Clark tells WIRED that Russia's systems were “not very mobile, not very distributed”. Their relatively small number of large systems, says Clark, “were not really relevant in the battle.”
Moscow's strategy assumed that there would be a relatively stable battlefield. At the front, they will be deployed infaunaA heavily armored vehicle that targets radio communications. Further ahead, about 15 miles from the front line, they would send layer-3A six-wheeled truck that is capable of not only jamming cellular networks but also disrupting communications Sending SMS to nearby cell phones. Even further away, about 180 miles away, the size of a fire-truck Krasukha-4 Will scan aerial sensors.

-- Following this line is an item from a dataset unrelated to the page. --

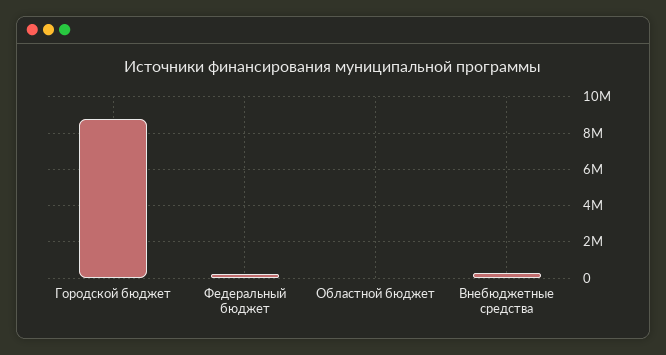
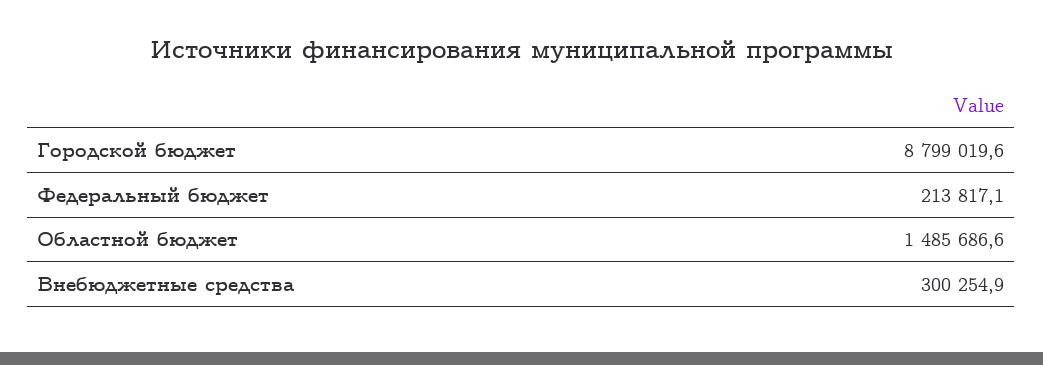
Областной бюджет: 0 -> 1485686.6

“When you get close to the front, you get electronic weather,” says Clark. “Your GPS won't work, your cell phone won't work, your Starlink won't work.”

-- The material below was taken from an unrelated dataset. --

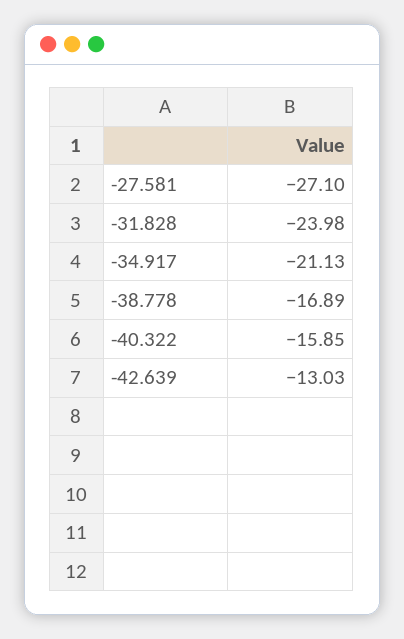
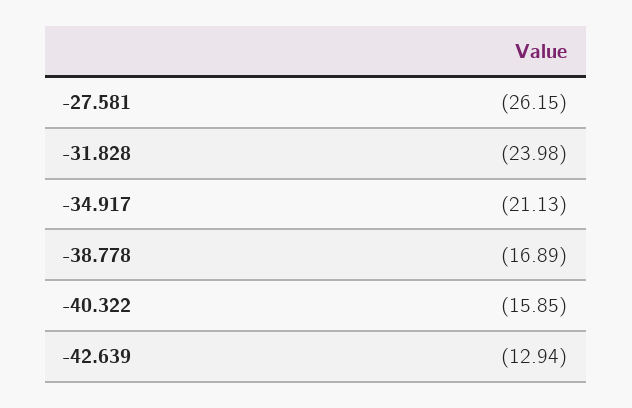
-27.581: -27.1 -> -26.15
-42.639: -13.03 -> -12.94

This electromagnetic no-man's-land is what happens when you do a “barrage,” Clark explains. But he says there is a big compromise in this. Jamming across the entire spectrum requires more power than jamming over a wider geographic area. The more power a system has, the larger it should be. So you can disrupt all communications in a targeted area, or disrupt some further communications – but not necessarily both.

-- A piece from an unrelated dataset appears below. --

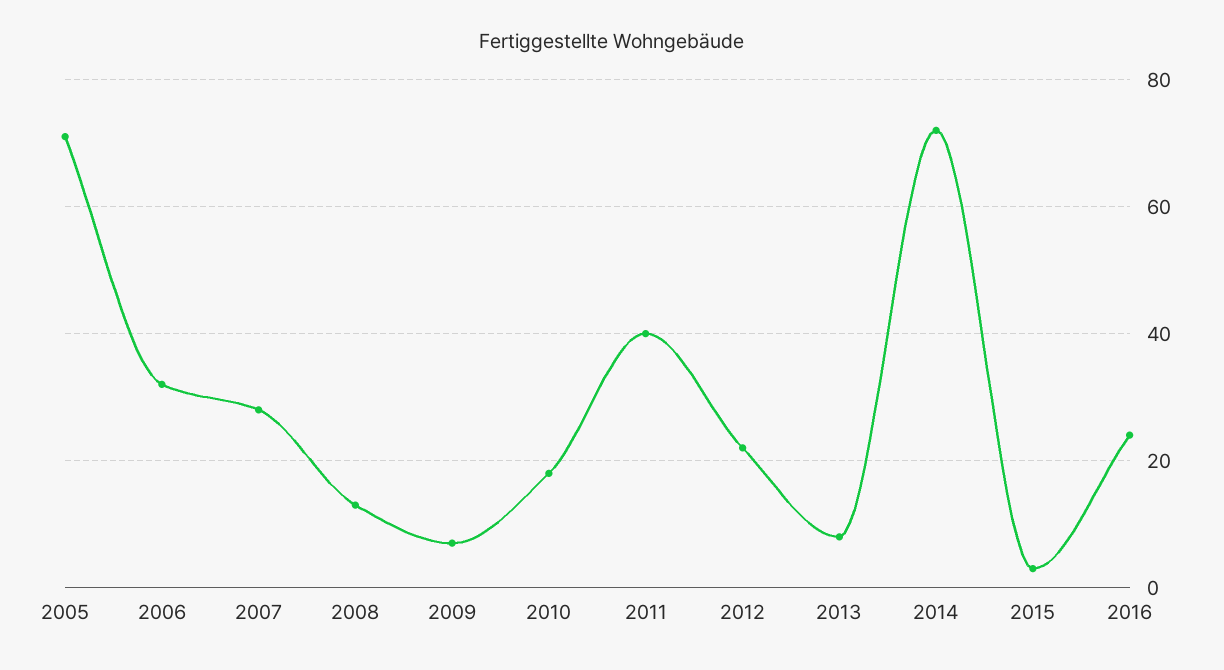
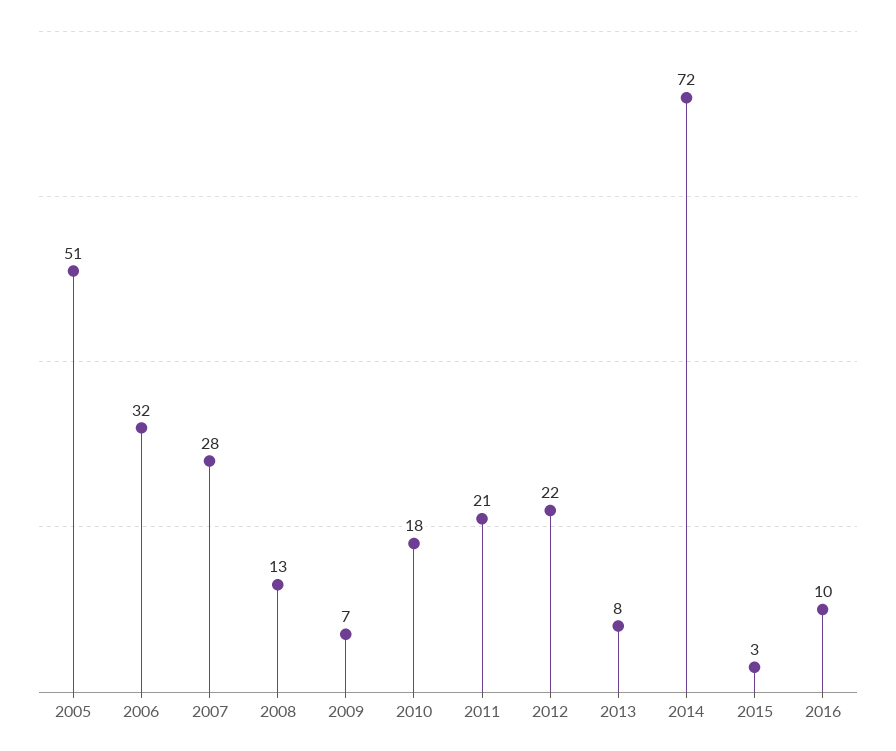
2005: 70 -> 51
2011: 40 -> 21
2016: 25 -> 10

move fast and jam things up
At the beginning of the war Russia's army was crippled by poor communications, poor planning, and general slowness in adaptation. Still, it had a great start. “Unfortunately, the enemy has a numerical and material advantage,” a representative of Ukrainian defense tech startup UP Innovation told WIRED in a written statement.
Ukraine therefore developed two complementary strategies: produce cheap EW solutions in large quantities, and make them iterative and adaptable.
For example, Ukraine's Bukovel-AD anti-drone system fits comfortably in the back of a pickup truck. eater The system, about the size of a suitcase, can detect jamming signals from Russian EW systems – allowing Ukraine to target them with artillery. Ukrainian electronic warfare company Kvertus now makes 15 different anti-drone systems – ranging from drone-jamming backpacks to stationary devices that can be installed on radio towers to intercept incoming UAVs.
When full-scale war broke out in 2022, Kvertus had a product: a shoulder-mounted anti-drone gun like the EDM4S. “In 2022, [we were producing] Tens of thousands of devices,” Quartus CEO Yaroslav Filimonov told me when we sat in his Kyiv office this March. “In 2023 it was hundreds. Now? It’s thousands.”